Double panic doors are required in many buildings such as schools, public buildings and the like, and double doors, whether equipped with panic features or not, are the door arrangement of choice in many other buildings. The term "double door" as used herein, refers to a pair of doors hung in a doorway so that their outer edges substantially meet, i.e., there is no center doorpost in the doorway. Double doors may be mounted to swing inwardly, outwardly, or both.
Double panic doors are doors equipped with bar type latch operators so that the door may be unlatched and opened quickly in a panic situation. The latching mechanisms of the doors generally include latching rods mounted within the meeting stiles of the doors, and cranks for seating and unseating the rods in recesses in the doorsill and door header. It is an essential requirement of double panic doors that either door may be opened independently of the opening or unlatching of the other door of the pair.

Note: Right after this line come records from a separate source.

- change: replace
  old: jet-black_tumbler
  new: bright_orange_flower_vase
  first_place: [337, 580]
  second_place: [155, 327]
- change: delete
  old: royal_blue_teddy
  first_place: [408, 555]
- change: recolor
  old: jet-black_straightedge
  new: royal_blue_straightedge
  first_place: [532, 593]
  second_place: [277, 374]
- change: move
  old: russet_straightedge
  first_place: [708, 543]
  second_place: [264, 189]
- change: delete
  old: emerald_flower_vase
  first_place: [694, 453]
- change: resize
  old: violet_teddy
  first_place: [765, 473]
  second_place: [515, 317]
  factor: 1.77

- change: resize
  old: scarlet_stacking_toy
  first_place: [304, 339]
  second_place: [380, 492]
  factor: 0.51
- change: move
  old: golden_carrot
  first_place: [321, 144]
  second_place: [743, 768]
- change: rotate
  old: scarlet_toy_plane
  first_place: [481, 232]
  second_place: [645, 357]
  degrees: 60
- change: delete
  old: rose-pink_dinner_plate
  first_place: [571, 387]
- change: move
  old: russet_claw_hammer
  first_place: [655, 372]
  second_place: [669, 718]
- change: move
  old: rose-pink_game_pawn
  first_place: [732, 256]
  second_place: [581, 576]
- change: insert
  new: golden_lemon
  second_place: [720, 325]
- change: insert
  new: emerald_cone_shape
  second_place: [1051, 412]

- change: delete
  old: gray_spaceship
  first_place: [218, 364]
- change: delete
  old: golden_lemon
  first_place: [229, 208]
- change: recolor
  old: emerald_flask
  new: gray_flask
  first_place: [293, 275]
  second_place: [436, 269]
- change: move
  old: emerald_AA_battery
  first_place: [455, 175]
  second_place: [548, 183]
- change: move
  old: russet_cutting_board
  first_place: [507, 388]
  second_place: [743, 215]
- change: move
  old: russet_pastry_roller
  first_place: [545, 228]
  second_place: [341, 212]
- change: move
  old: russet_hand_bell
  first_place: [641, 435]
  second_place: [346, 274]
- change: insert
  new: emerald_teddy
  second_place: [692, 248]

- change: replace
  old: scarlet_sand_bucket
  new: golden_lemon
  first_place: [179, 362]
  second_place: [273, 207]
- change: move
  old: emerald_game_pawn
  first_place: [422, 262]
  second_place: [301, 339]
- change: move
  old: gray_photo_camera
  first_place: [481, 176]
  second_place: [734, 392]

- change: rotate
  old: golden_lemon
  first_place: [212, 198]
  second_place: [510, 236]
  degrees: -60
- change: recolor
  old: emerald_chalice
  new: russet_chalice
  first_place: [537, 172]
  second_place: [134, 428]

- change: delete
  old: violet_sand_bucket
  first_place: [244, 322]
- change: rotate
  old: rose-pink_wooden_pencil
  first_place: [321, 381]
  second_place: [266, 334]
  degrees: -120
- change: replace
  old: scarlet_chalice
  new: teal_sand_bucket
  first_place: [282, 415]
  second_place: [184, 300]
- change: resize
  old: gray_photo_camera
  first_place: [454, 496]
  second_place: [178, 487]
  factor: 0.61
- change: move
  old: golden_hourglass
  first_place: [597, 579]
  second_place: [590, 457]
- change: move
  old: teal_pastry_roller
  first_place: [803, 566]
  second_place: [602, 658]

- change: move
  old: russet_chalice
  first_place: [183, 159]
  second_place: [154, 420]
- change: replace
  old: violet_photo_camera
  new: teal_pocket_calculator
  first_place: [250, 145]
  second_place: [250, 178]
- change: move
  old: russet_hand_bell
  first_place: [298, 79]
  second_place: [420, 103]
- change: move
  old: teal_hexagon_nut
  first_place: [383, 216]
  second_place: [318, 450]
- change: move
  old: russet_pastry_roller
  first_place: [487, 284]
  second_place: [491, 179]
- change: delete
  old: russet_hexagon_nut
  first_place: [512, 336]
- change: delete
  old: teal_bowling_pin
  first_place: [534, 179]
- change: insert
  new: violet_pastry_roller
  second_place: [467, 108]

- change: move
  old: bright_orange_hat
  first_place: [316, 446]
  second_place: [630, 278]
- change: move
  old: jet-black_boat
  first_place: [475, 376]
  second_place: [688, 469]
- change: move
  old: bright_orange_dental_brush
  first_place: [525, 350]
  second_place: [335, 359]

Heretofore, the foregoing features and characteristics of double panic doors have made them inherently poor doors from a building security standpoint. The independent-opening feature of such doors precludes the use of overlapping flanges at the meeting edges of the doors for preventing insertion of a jimmying tool between the doors. The large, easy-to-find, easy-to-manipulate panic bars are readily findable and engagable by a jimmying tool worked between the meeting edges of the door. In many cases it takes only a few minutes work with a coat hanger to open a double panic door from the outside.